S. Jérôme. Quel étonnant changement s’est opéré ! Autrefois les Israélites étaient les enfants et nous étions les chiens ; mais la foi si différente dans les uns et dans les autres a changé cette dénomination. Plus tard, alors que s’accomplissait ce mystère au temps de la passion, il est dit des Juifs : « Un grand nombre de chiens dévorants m’ont entouré. » Pour nous, au contraire, nous avons entendu avec la Chananéenne cette parole : « Votre foi vous a sauvée. » — Raban. C’est à juste titre que le Sauveur déclare que cette foi est grande ; car sans avoir été ni pénétrés des enseignements de la loi, ni instruits par les oracles des prophètes, les Gentils ont obéi à la prédication des Apôtres aussitôt qu’ils ont entendu leur voix, et ont ainsi mérité la grâce du salut. Mais si le Seigneur diffère d’accorder le salut d’une âme aux pre­mières larmes de l’Église suppliante, il ne faut ni désespérer, ni cesser de demander, mais redoubler de persévérance dans la prière.

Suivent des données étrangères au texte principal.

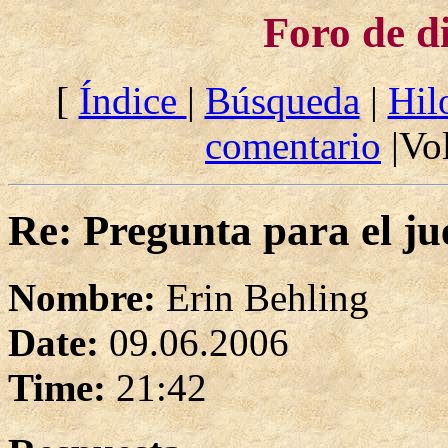
Foro de d
[
Índice
|
Búsqueda
|
Hil
comentario
|Vol
Re: Pregunta para el ju
Nombre:
Erin Behling
Date:
09.06.2006
Time:
21:42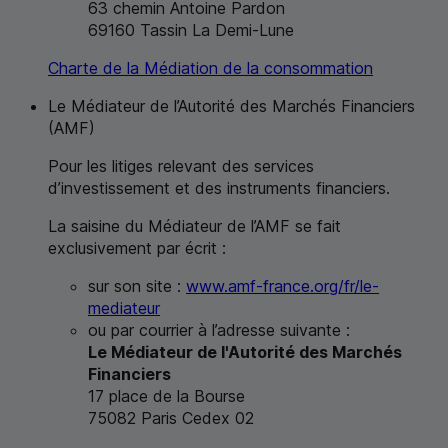
63 chemin Antoine Pardon
69160 Tassin La Demi-Lune
Charte de la Médiation de la consommation
Le Médiateur de l’Autorité des Marchés Financiers
(
AMF
)
Pour les litiges relevant des services
d’investissement et des instruments financiers.
La saisine du Médiateur de l’
AMF
se fait
exclusivement par écrit :
sur son site :
www.amf-france.org/fr/le-
mediateur
ou par courrier à l’adresse suivante :
Le Médiateur de l'Autorité des Marchés
Financiers
17 place de la Bourse
75082 Paris Cedex 02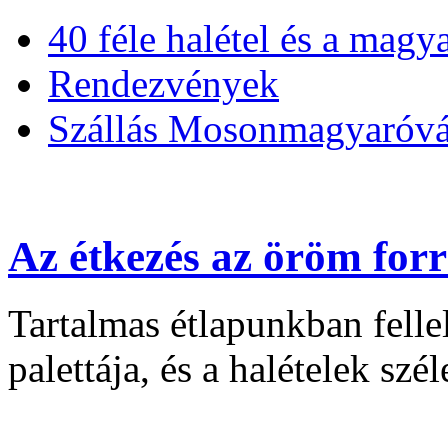
40 féle halétel és a magy
Rendezvények
Szállás Mosonmagyaróv
Az étkezés az öröm for
Tartalmas étlapunkban felle
palettája, és a halételek szél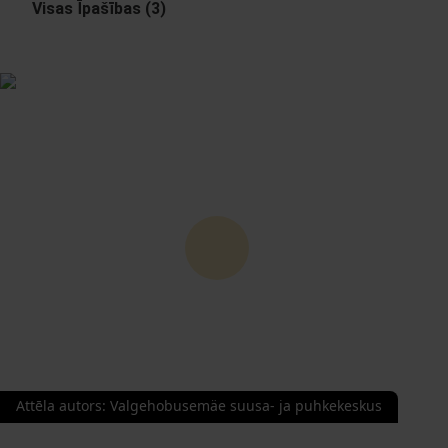
Visas Īpašības (3)
Attēla autors
:
Valgehobusemäe suusa- ja puhkekeskus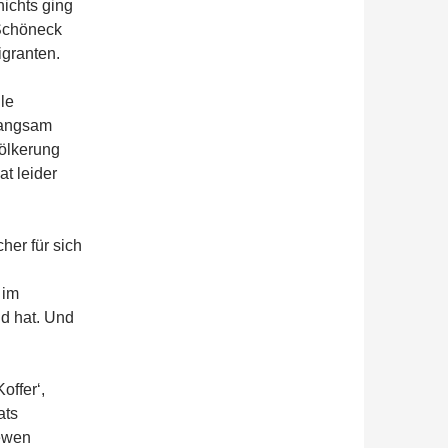
nichts ging
Schöneck
igranten.
le
 langsam
ölkerung
t leider
her für sich
 im
d hat. Und
offer‘,
ats
iewen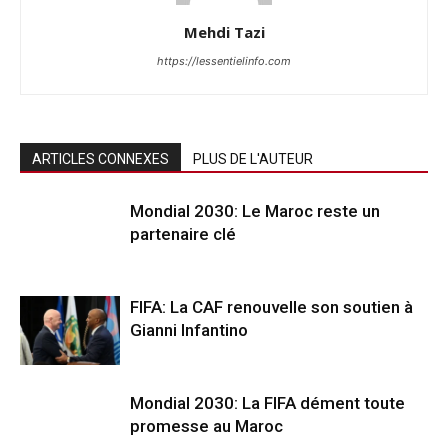
Mehdi Tazi
https://lessentielinfo.com
ARTICLES CONNEXES
PLUS DE L'AUTEUR
Mondial 2030: Le Maroc reste un
partenaire clé
FIFA: La CAF renouvelle son soutien à
Gianni Infantino
Mondial 2030: La FIFA dément toute
promesse au Maroc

S. Augustin. (Quest. évang., 1, 16 ou 17.) Le serviteur du centurion et la fille de la Chananéenne ont été guéris sans que le Seigneur soit entré dans leurs maisons, et figurent les nations, qui, sans être visitées extérieurement par Jésus-Christ, seront sauvées par sa parole. C’est à la prière du centurion et de la Chananéenne que leurs enfants sont guéris, et ils sont en cela la figure de l’Église, qui est tout à la fois pour elle-même et la mère, et les enfants ; car la réunion de tous ceux qui composent l’Église, porte le nom de mère, et chacun des membres reçoit le nom d’enfant. — S. Hil. Ou bien encore, cette femme, qui franchit les frontières de son pays, est la figure des prosélytes ; elle sort du milieu des nations, pour venir au milieu d’un peuple qui lui est étranger ; elle prie pour sa fille, c’est-à-dire pour le peuple des Gentils, soumis à la domination des esprits immondes, et comme la loi lui a fait connaître le Seigneur, elle l’appelle fils de David. — Raban. Disons encore que celui dont la conscience est souillée de la tache du péché a sa fille tourmentée cruellement par le démon ; de même celui qui empoisonne ses bonnes œuvres par le venin du péché, a également sa fille agitée par les fureurs de l’esprit impur, et ils doivent tous deux avoir recours aux prières et aux larmes, et réclamer le recours et l’intercession des saints.

Saint Thomas d’Aquin, Glose continue des Évangiles. La chaîne d’or, ouvrage rédigé de 1263 à 1264.
Trad. par l’abbé J.-M. Peronne, Librairie Louis Vivès, 1868.